One of the most important indications of when you need a tax attorney is any dispute with or contact from the IRS or any California tax agency. This is especially true if the matter involves an audit (or questions regarding tax return item(s), the potential for a bank levy or wage garnishment, allegations of potential tax evasion (such as failure to disclose offshore income or assets or file an FBAR) or challenges associated with a tax account (such as in the case of a company’s sales and/or use tax).
In general, another primary situation when you need a tax attorney would involve the ownership of a business or professional practice, especially if the company conducts interstate or international business transactions. Businesses consistently under-value the need for and importance of accounting and tax exposures. Accounting systems should be carefully crafted to capture information at every point in the process of your business, in order to not only complete tax returns and financial reports, but to provide insight and up-to-the-minute information on crucial business issues. A tax attorney is a valuable partner not only to ensure reporting and compliance, but to reduce local, state, national and international tax exposure through the structure of your entity/entities and associated transactions.
Those businesses and individuals who conduct international business or have foreign investments, trusts or business ownership. The presence of international tax issues, tax reporting, business or investment are primary examples of when a tax attorney is especially beneficial. It is important to not only structure how you conduct your transactions, but where and when you realize income or losses, as well as the structure of the entities or nature of those activities (i.e. Passive Activity Losses or PALs and Passive Income Generators or PIGs).

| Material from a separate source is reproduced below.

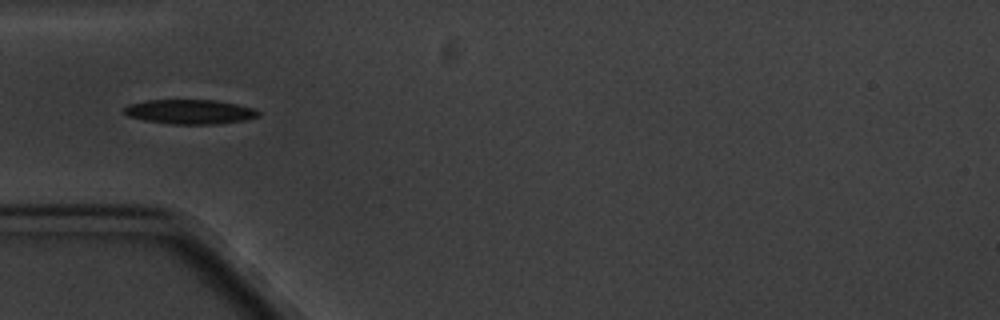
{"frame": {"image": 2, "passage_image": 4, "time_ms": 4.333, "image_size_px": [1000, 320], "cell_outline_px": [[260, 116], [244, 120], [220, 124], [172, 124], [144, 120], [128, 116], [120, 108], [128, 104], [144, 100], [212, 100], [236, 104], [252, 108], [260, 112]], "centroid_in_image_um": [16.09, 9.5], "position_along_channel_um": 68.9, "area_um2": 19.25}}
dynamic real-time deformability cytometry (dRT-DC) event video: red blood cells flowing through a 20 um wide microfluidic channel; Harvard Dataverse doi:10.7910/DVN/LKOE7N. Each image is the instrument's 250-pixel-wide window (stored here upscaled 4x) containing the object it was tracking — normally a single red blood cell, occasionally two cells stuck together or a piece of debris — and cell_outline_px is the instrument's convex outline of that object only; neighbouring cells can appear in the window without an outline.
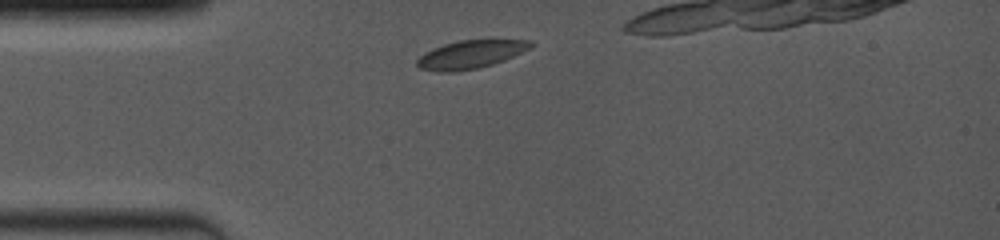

Estate planning, especially the personal estate a business owner is another time to consider a consultation with a tax attorney. Those with substantial assets must consider how to structure their affairs to protect assets (especially from potential creditors), minimize risk, and conduct any transactions in a manner that reduces any resulting tax obligations. Your tax attorney should work with business owners to discuss and implement a business succession plan, as well as provision for a spouse, children, loved ones and the interests they care so much about.
Real estate transactions are another example of when you need a tax attorney. Residential real estate transactions in California are most often 7 figures or more. Commercial real estate developers, investors and those who hold or invest in multi-unit properties will often require the services of an experienced tax attorney. Tax-deferred exchanges, and substantial capital gains should be reviewed to analyze risk and the opportunity to structure holdings and transactions to minimize tax exposure while protecting associated assets.
Often, one of the primary issues when you need a tax attorney involves the need for the protections of the "attorney-client privilege." The nature of tax issues, an IRS audit or State tax investigation often requires the taxpayer to share confidential (and in some cases undocumented or creatively applied) information with their advisor in order for them to understand the issues at hand and respond to the taxation authorities. The IRS and California's tax agencies can compel non-attorney advisors to provide the information you share with any accounting, tax or financial professionals through a simple subpoena. Information you thought was private is now in the hands of the IRS to be used against you. If there are potential criminal implications, your CPA or tax advisor can actually be forced to be a witness against you.